* [Instructions to follow]
Give back only the lines in the records below from the one with "Model the use" to the one with "Knowledge of/experience in", both inclusive, word for word.

* [Available data]
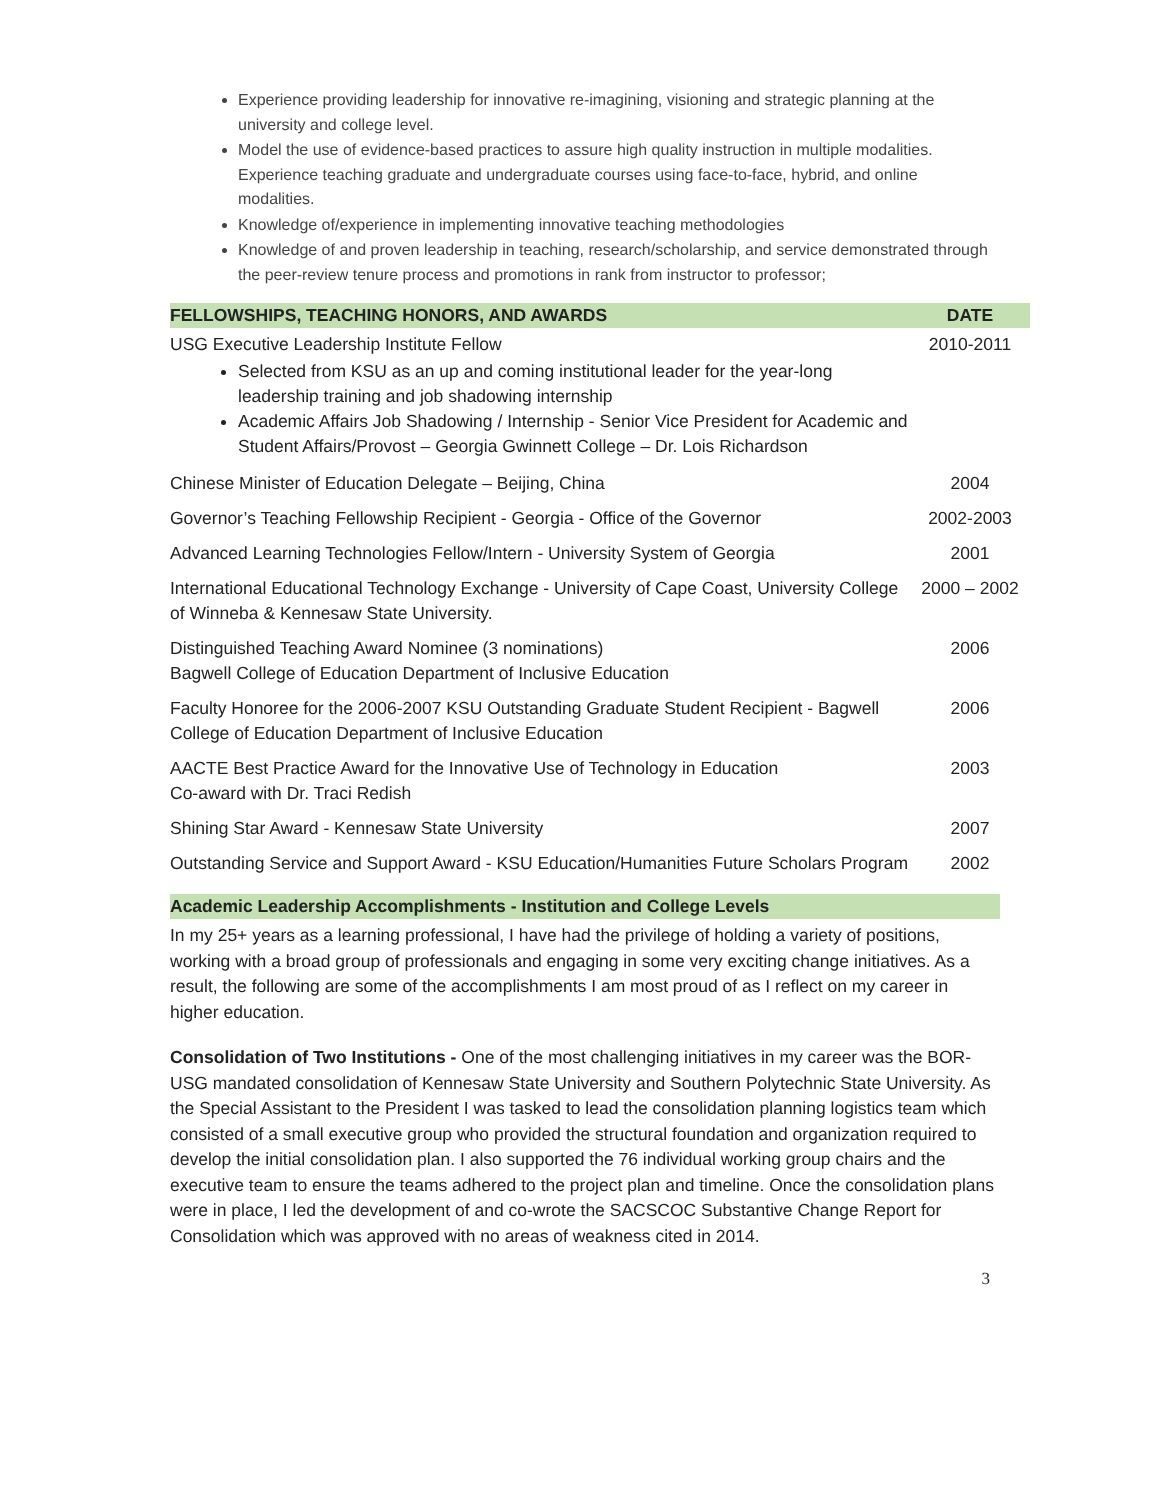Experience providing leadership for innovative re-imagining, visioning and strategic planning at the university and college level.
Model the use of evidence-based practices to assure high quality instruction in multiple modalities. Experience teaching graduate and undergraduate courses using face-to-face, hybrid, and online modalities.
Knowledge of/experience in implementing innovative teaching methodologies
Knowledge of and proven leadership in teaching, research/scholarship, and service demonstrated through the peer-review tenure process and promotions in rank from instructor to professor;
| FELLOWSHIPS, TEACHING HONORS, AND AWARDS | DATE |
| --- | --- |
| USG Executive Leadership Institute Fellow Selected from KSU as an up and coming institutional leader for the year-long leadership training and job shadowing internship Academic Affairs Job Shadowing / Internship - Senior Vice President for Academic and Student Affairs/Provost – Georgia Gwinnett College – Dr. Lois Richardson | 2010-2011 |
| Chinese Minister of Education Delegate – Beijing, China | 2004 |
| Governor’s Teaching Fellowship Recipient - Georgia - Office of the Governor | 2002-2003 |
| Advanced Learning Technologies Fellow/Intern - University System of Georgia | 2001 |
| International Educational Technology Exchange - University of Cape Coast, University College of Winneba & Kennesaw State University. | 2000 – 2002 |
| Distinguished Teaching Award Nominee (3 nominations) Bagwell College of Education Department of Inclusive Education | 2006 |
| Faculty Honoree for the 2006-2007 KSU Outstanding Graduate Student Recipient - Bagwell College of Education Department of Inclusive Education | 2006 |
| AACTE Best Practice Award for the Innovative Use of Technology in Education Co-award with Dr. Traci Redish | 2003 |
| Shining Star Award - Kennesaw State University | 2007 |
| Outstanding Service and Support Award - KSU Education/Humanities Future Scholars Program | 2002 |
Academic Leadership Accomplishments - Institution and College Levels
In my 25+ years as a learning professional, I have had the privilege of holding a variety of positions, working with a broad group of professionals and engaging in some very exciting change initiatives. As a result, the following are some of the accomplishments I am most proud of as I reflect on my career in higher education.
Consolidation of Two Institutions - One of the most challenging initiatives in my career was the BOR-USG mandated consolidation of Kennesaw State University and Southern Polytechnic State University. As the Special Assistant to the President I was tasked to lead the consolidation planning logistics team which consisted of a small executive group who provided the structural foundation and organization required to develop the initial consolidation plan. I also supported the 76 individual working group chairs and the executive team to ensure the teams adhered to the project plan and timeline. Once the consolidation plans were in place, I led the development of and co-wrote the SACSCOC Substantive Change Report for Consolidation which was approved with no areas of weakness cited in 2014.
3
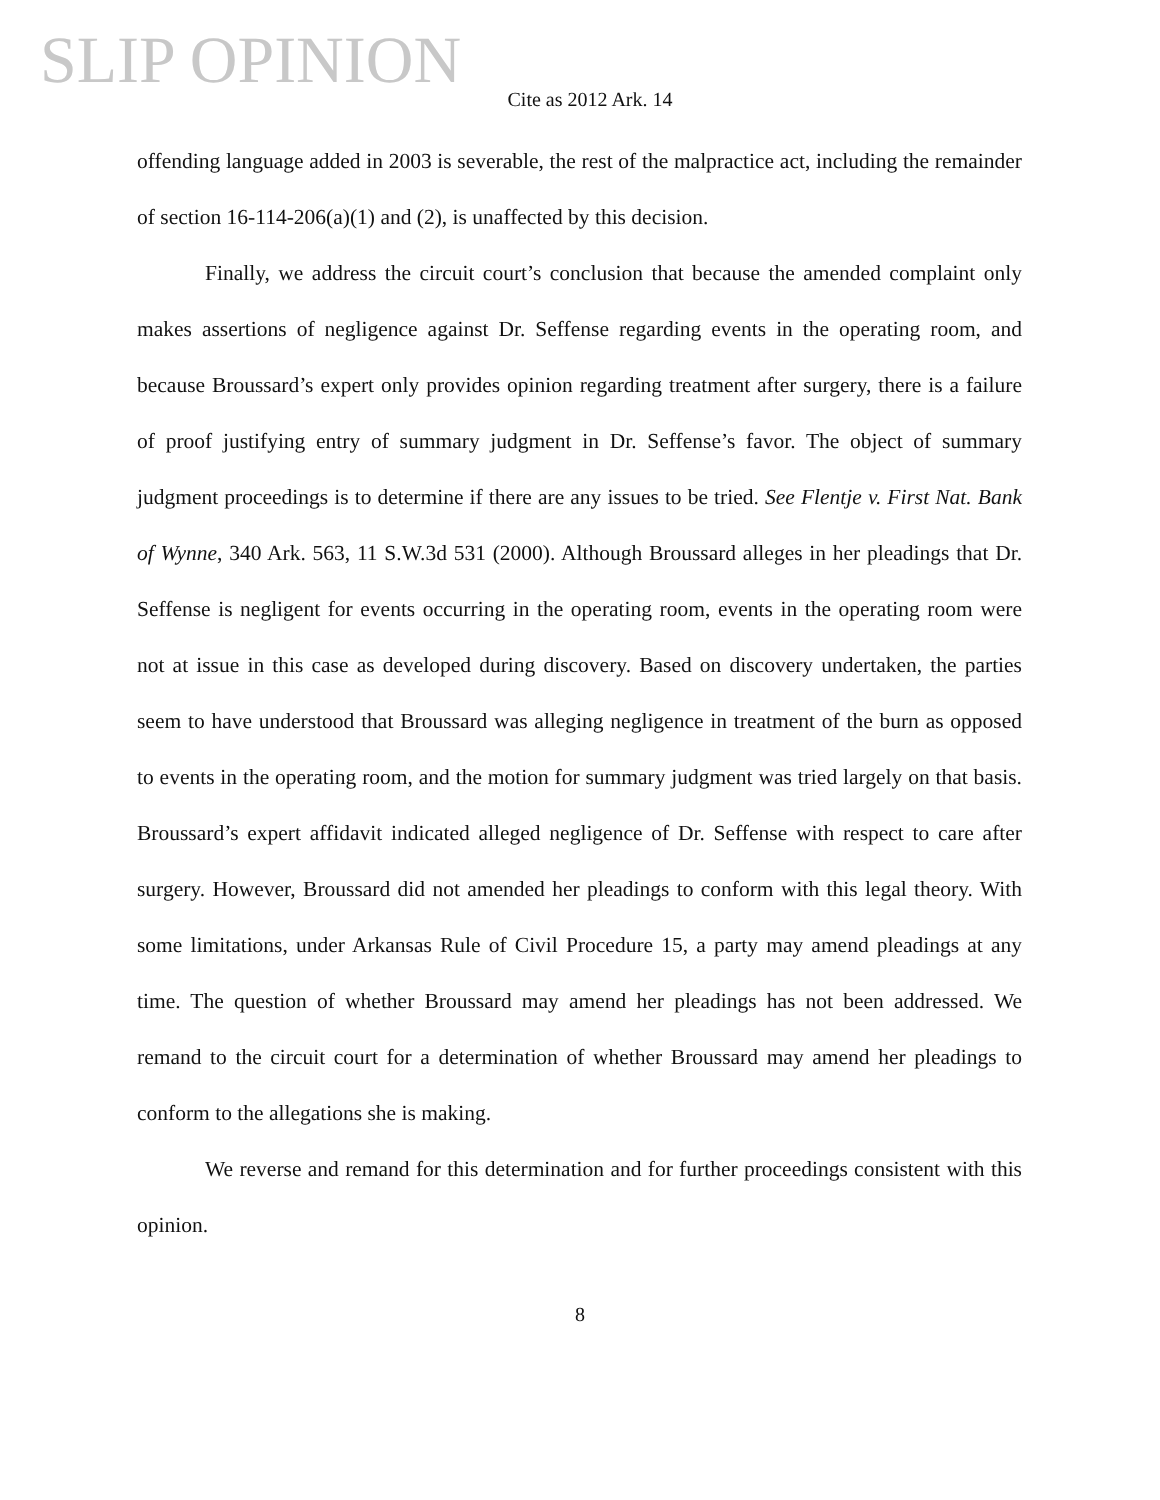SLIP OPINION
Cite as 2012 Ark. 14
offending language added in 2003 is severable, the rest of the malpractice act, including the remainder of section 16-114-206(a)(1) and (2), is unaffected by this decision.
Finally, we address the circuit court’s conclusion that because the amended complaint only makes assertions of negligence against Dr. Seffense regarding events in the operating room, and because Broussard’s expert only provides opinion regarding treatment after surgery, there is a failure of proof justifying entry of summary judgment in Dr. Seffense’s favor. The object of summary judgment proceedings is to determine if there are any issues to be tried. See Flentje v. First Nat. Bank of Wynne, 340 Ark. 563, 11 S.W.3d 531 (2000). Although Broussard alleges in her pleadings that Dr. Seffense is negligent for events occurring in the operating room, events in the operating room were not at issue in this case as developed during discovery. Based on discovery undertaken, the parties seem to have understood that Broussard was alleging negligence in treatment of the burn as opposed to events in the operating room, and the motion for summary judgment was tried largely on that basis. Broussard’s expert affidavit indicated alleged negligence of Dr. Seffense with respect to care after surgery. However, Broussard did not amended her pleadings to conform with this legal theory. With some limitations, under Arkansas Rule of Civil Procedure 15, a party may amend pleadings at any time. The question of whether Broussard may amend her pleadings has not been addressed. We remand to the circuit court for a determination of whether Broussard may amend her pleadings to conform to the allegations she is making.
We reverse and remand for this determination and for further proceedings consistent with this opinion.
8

* [Task output]
Model the use of evidence-based practices to assure high quality instruction in multiple modalities. Experience teaching graduate and undergraduate courses using face-to-face, hybrid, and online modalities.
Knowledge of/experience in implementing innovative teaching methodologies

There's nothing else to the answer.